Synthesizing Hydrophobic Carbon Dots and the Effect of Injecting Carbon Dots Into Methyl-terminated Polydimethylsiloxane on Gas Permeability

By: Teresa N.
Year: 2023
School: Westminster High
Grade: 12
Science Teacher: Huy Pham

In the realm of materials science, Teresa embarked on an intriguing science project aimed at synthesizing hydrophobic carbon quantum dots (HCDs) and investigating their potential as a fluorophore for polydimethylsiloxane (PDMS) silicone. By making PDMS fluorescent, Teresa aimed to address the challenge of detecting tears and leaks in transparent silicone, which often lead to significant profit losses in the manufacturing industry.

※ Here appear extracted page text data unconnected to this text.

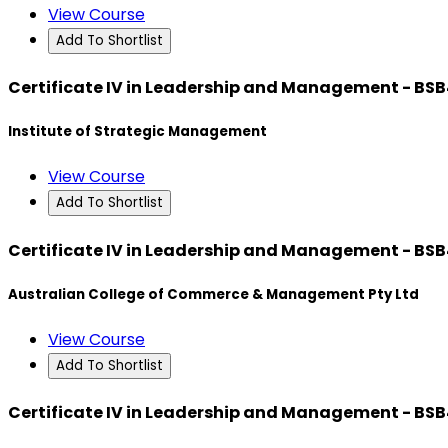
View Course
Add To Shortlist
Certificate IV in Leadership and Management - BS
Institute of Strategic Management
View Course
Add To Shortlist
Certificate IV in Leadership and Management - BS
Australian College of Commerce & Management Pty Ltd
View Course
Add To Shortlist
Certificate IV in Leadership and Management - BS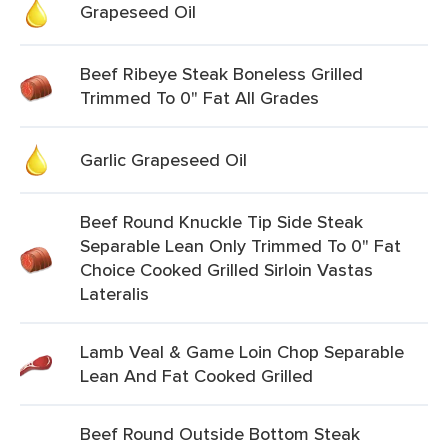
Grapeseed Oil
Beef Ribeye Steak Boneless Grilled
Trimmed To 0" Fat All Grades
Garlic Grapeseed Oil
Beef Round Knuckle Tip Side Steak
Separable Lean Only Trimmed To 0" Fat
Choice Cooked Grilled Sirloin Vastas
Lateralis
Lamb Veal & Game Loin Chop Separable
Lean And Fat Cooked Grilled
Beef Round Outside Bottom Steak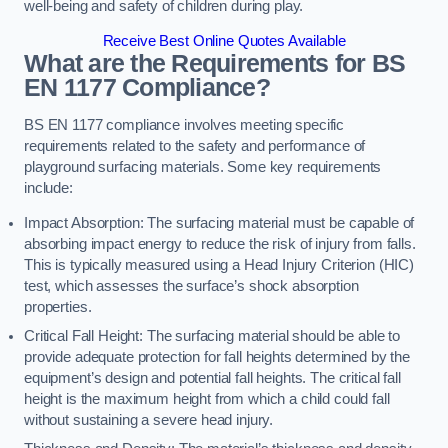
well-being and safety of children during play.
Receive Best Online Quotes Available
What are the Requirements for BS
EN 1177 Compliance?
BS EN 1177 compliance involves meeting specific
requirements related to the safety and performance of
playground surfacing materials. Some key requirements
include:
Impact Absorption: The surfacing material must be capable of
absorbing impact energy to reduce the risk of injury from falls.
This is typically measured using a Head Injury Criterion (HIC)
test, which assesses the surface’s shock absorption
properties.
Critical Fall Height: The surfacing material should be able to
provide adequate protection for fall heights determined by the
equipment’s design and potential fall heights. The critical fall
height is the maximum height from which a child could fall
without sustaining a severe head injury.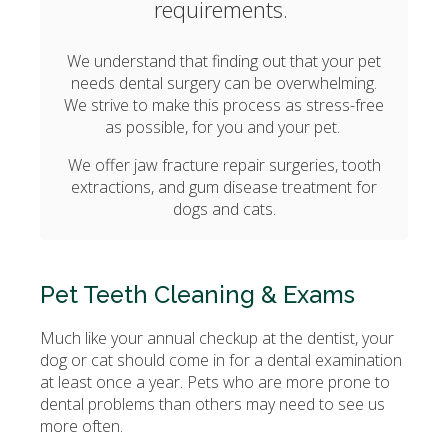
requirements.
We understand that finding out that your pet
needs dental surgery can be overwhelming.
We strive to make this process as stress-free
as possible, for you and your pet.
We offer jaw fracture repair surgeries, tooth
extractions, and gum disease treatment for
dogs and cats.
Pet Teeth Cleaning & Exams
Much like your annual checkup at the dentist, your
dog or cat should come in for a dental examination
at least once a year. Pets who are more prone to
dental problems than others may need to see us
more often.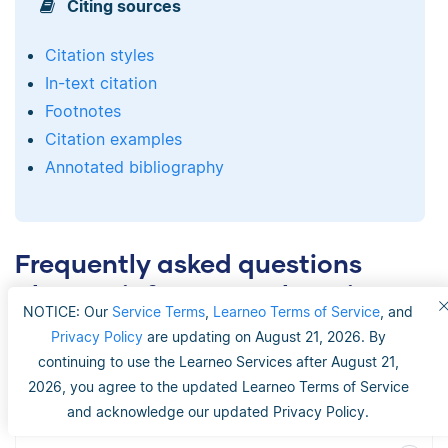
Citing sources
Citation styles
In-text citation
Footnotes
Citation examples
Annotated bibliography
Frequently asked questions
about reinforcement learning
NOTICE: Our
Service Terms
,
Learneo Terms of Service
, and
Privacy Policy
are updating on August 21, 2026. By
continuing to use the Learneo Services after August 21,
What are some real-life applications of
2026, you agree to the updated Learneo Terms of Service
reinforcement learning?
and acknowledge our updated Privacy Policy.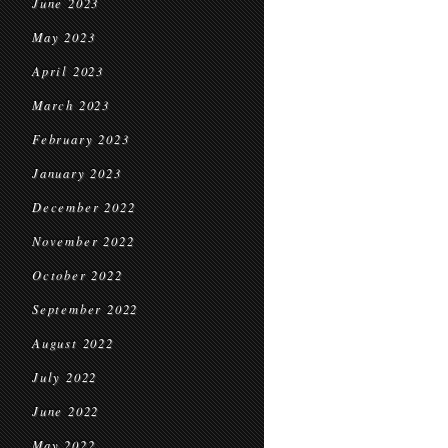
June 2023
May 2023
April 2023
March 2023
February 2023
January 2023
December 2022
November 2022
October 2022
September 2022
August 2022
July 2022
June 2022
May 2022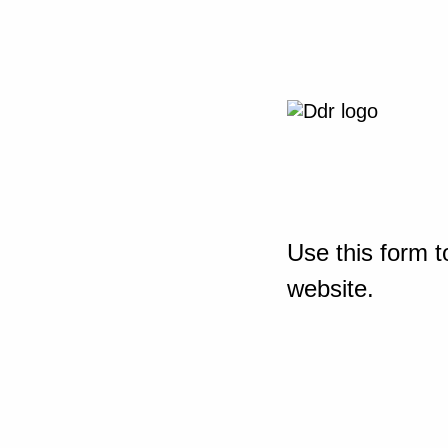
Use this form t
website.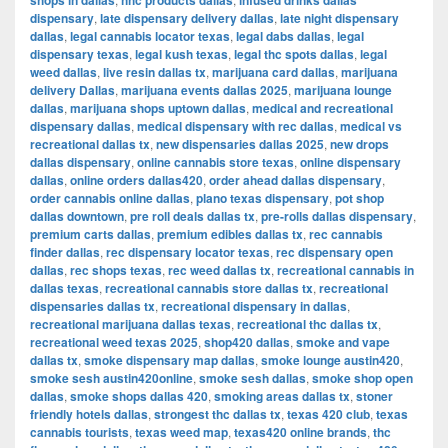
shops in dallas
hhc products dallas
infused drinks dallas
dispensary
,
late dispensary delivery dallas
,
late night dispensary
dallas
,
legal cannabis locator texas
,
legal dabs dallas
,
legal
dispensary texas
,
legal kush texas
,
legal thc spots dallas
,
legal
weed dallas
,
live resin dallas tx
,
marijuana card dallas
,
marijuana
delivery Dallas
,
marijuana events dallas 2025
,
marijuana lounge
dallas
,
marijuana shops uptown dallas
,
medical and recreational
dispensary dallas
,
medical dispensary with rec dallas
,
medical vs
recreational dallas tx
,
new dispensaries dallas 2025
,
new drops
dallas dispensary
,
online cannabis store texas
,
online dispensary
dallas
,
online orders dallas420
,
order ahead dallas dispensary
,
order cannabis online dallas
,
plano texas dispensary
,
pot shop
dallas downtown
,
pre roll deals dallas tx
,
pre-rolls dallas dispensary
,
premium carts dallas
,
premium edibles dallas tx
,
rec cannabis
finder dallas
,
rec dispensary locator texas
,
rec dispensary open
dallas
,
rec shops texas
,
rec weed dallas tx
,
recreational cannabis in
dallas texas
,
recreational cannabis store dallas tx
,
recreational
dispensaries dallas tx
,
recreational dispensary in dallas
,
recreational marijuana dallas texas
,
recreational thc dallas tx
,
recreational weed texas 2025
,
shop420 dallas
,
smoke and vape
dallas tx
,
smoke dispensary map dallas
,
smoke lounge austin420
,
smoke sesh austin420online
,
smoke sesh dallas
,
smoke shop open
dallas
,
smoke shops dallas 420
,
smoking areas dallas tx
,
stoner
friendly hotels dallas
,
strongest thc dallas tx
,
texas 420 club
,
texas
cannabis tourists
,
texas weed map
,
texas420 online brands
,
thc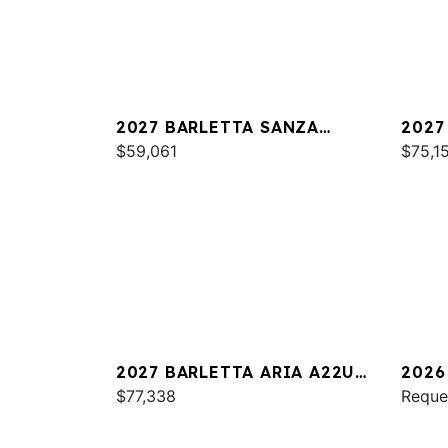
2027 BARLETTA SANZA
2027
S22QC
$59,061
PLAT
$75,1
2027 BARLETTA ARIA A22UC
2026
PLATINUM
$77,338
S22Q
Reque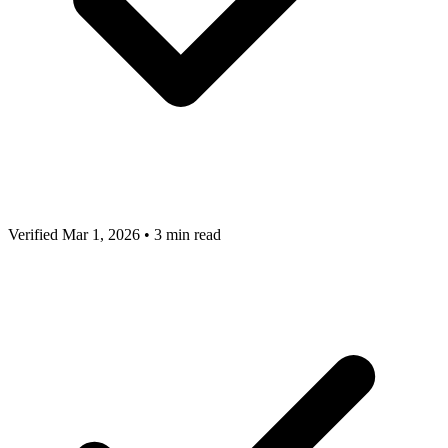
Verified Mar 1, 2026
•
3 min read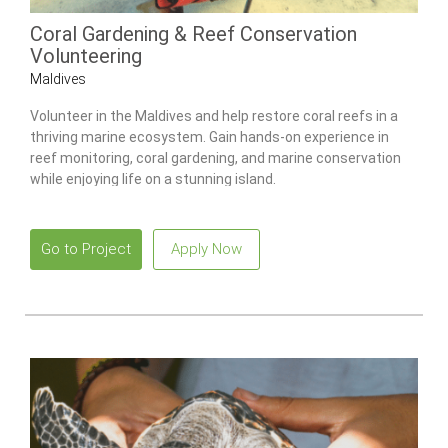
Coral Gardening & Reef Conservation
Volunteering
Maldives
Volunteer in the Maldives and help restore coral reefs in a
thriving marine ecosystem. Gain hands-on experience in
reef monitoring, coral gardening, and marine conservation
while enjoying life on a stunning island.
Go to Project
Apply Now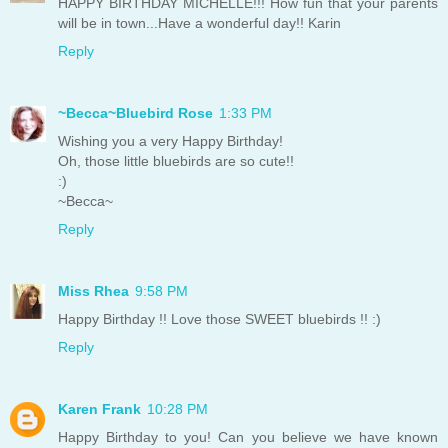
HAPPY BIRTHDAY MICHELLE!!! How fun that your parents
will be in town...Have a wonderful day!! Karin
Reply
~Becca~Bluebird Rose
1:33 PM
Wishing you a very Happy Birthday!
Oh, those little bluebirds are so cute!!
:)
~Becca~
Reply
Miss Rhea
9:58 PM
Happy Birthday !! Love those SWEET bluebirds !! :)
Reply
Karen Frank
10:28 PM
Happy Birthday to you! Can you believe we have known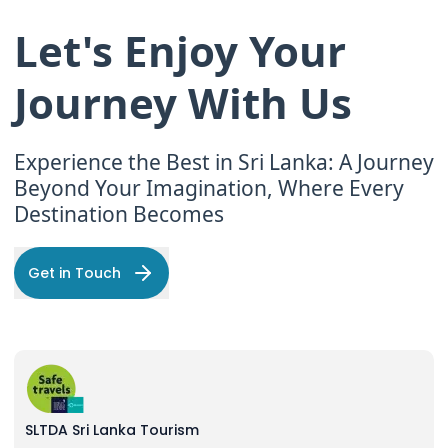
Let's Enjoy Your
Journey With Us
Experience the Best in Sri Lanka: A Journey
Beyond Your Imagination, Where Every
Destination Becomes
Get in Touch
SLTDA Sri Lanka Tourism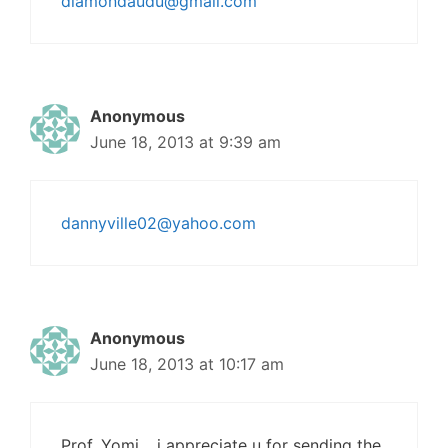
diamondaudu@gmail.com
Anonymous
June 18, 2013 at 9:39 am
dannyville02@yahoo.com
Anonymous
June 18, 2013 at 10:17 am
Prof. Yomi… i appreciate u for sending the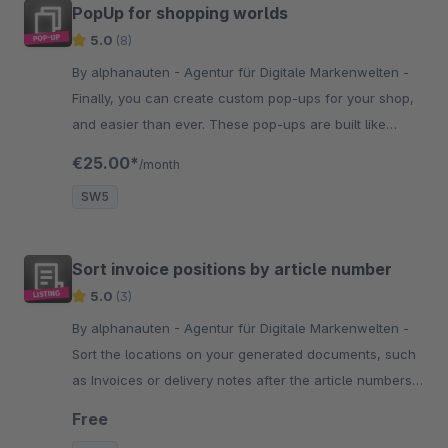
PopUp for shopping worlds
5.0
(8)
By alphanauten - Agentur für Digitale Markenwelten -
Finally, you can create custom pop-ups for your shop,
and easier than ever. These pop-ups are built like
emotion worlds and easy to configure. Test it by
€25.00*
/month
yourself.
SW5
Sort invoice positions by article number
5.0
(3)
By alphanauten - Agentur für Digitale Markenwelten -
Sort the locations on your generated documents, such
as Invoices or delivery notes after the article numbers
and simplify things like the warehouse management.
Free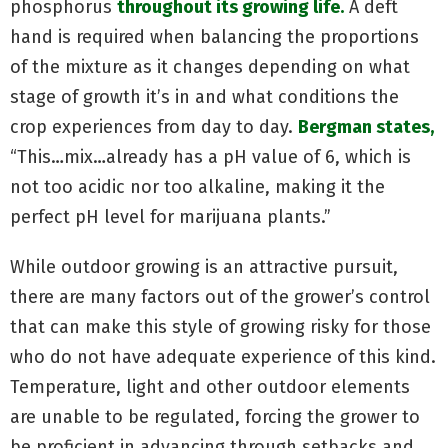
phosphorus
throughout its growing life.
A deft
hand is required when balancing the proportions
of the mixture as it changes depending on what
stage of growth it’s in and what conditions the
crop experiences from day to day.
Bergman states,
“This…mix…already has a pH value of 6, which is
not too acidic nor too alkaline, making it the
perfect pH level for marijuana plants.”
While outdoor growing is an attractive pursuit,
there are many factors out of the grower’s control
that can make this style of growing risky for those
who do not have adequate experience of this kind.
Temperature, light and other outdoor elements
are unable to be regulated, forcing the grower to
be proficient in advancing through setbacks and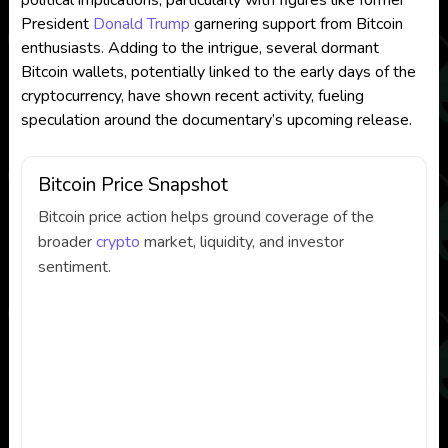
political implications, particularly with figures like former
President
Donald Trump
garnering support from Bitcoin
enthusiasts. Adding to the intrigue, several dormant
Bitcoin wallets, potentially linked to the early days of the
cryptocurrency, have shown recent activity, fueling
speculation around the documentary’s upcoming release.
Bitcoin Price Snapshot
Bitcoin price action helps ground coverage of the
broader
crypto
market, liquidity, and investor
sentiment.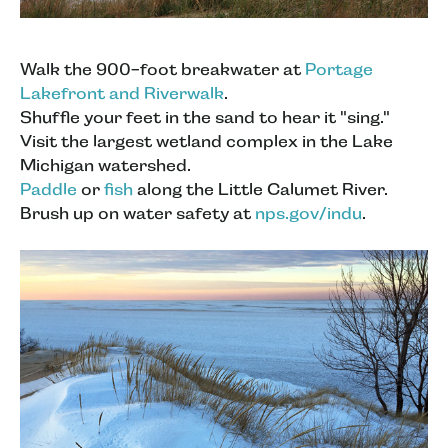
Walk the 900-foot breakwater at
Portage
Lakefront and Riverwalk
.
Shuffle your feet in the sand to hear it "sing."
Visit the largest wetland complex in the Lake
Michigan watershed.
Paddle
or
fish
along the Little Calumet River.
Brush up on water safety at
nps.gov/indu
.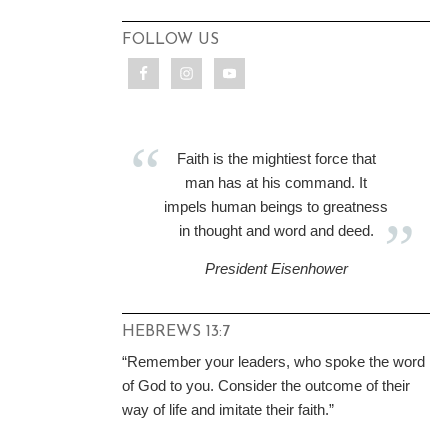
FOLLOW US
Faith is the mightiest force that
man has at his command. It
impels human beings to greatness
in thought and word and deed.
President Eisenhower
HEBREWS 13:7
“Remember your leaders, who spoke the word
of God to you. Consider the outcome of their
way of life and imitate their faith.”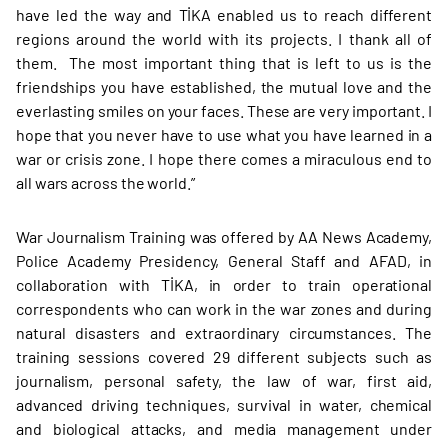
have led the way and TİKA enabled us to reach different
regions around the world with its projects. I thank all of
them. The most important thing that is left to us is the
friendships you have established, the mutual love and the
everlasting smiles on your faces. These are very important. I
hope that you never have to use what you have learned in a
war or crisis zone. I hope there comes a miraculous end to
all wars across the world.”
War Journalism Training was offered by AA News Academy,
Police Academy Presidency, General Staff and AFAD, in
collaboration with TİKA, in order to train operational
correspondents who can work in the war zones and during
natural disasters and extraordinary circumstances. The
training sessions covered 29 different subjects such as
journalism, personal safety, the law of war, first aid,
advanced driving techniques, survival in water, chemical
and biological attacks, and media management under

Polydimethylsiloxane (PDMS) is a widely used silicone polymer due to its desirable properties such as elasticity and biocompatibility. However, its transparent nature poses difficulties in identifying tears and leaks, resulting in substantial repair costs for manufacturers. To tackle this issue, Teresa explored the use of hydrophobic carbon quantum dots (HCDs) as a potential fluorophore for PDMS silicone.

Teresa’s experiment involved several key steps to synthesize hydrophobic carbon quantum dots and evaluate their interaction with PDMS silicone. The following procedures were followed:

  1. Synthesis of Hydrophobic Carbon Quantum Dots:
    • Teresa prepared a solution by combining 1 mL Pluronic F-68 Non-ionic Surfactant, 1 mL o-phosphoric acid, and toluene.
    • The solution was subjected to microwave treatment for 90 minutes at 150°C to promote homogeneity.
    • Afterward, the hydrophobic carbon dots were filtered to remove impurities and characterized using infrared (IR) and ultraviolet (UV) spectra.
  2. Mixing Hydrophobic Carbon Quantum Dots with PDMS:
    • Teresa tested different combinations of nanoparticles and PDMS silicone.
    • The mixtures were spread onto a glass slide for analysis of fluorescence.
  3. Analysis of Fluorescence and Gas Permeability:
    • Teresa utilized a spectrophotometer to examine shifts in wavelengths and assess the effects of HCDs on gas permeability.

Teresa’s findings shed light on the viability of hydrophobic carbon quantum dots as a fluorophore for PDMS silicone. Here are the key results she obtained:

  • UV light analysis indicated that the optimal amount of HCDs was less than 0.5 mL, as higher concentrations led to black spotting, suggesting an excess of HCDs.
  • Increasing the amount of HCDs resulted in higher absorbance levels. However, the presence of functional groups necessary for fluorescence was scarce in the samples.
  • Fluorescence was not visibly detected, possibly due to quenching caused by PDMS or insufficient quantities of HCDs.
  • The relative intensity of fluorescence decreased, making it imperceptible to the human eye.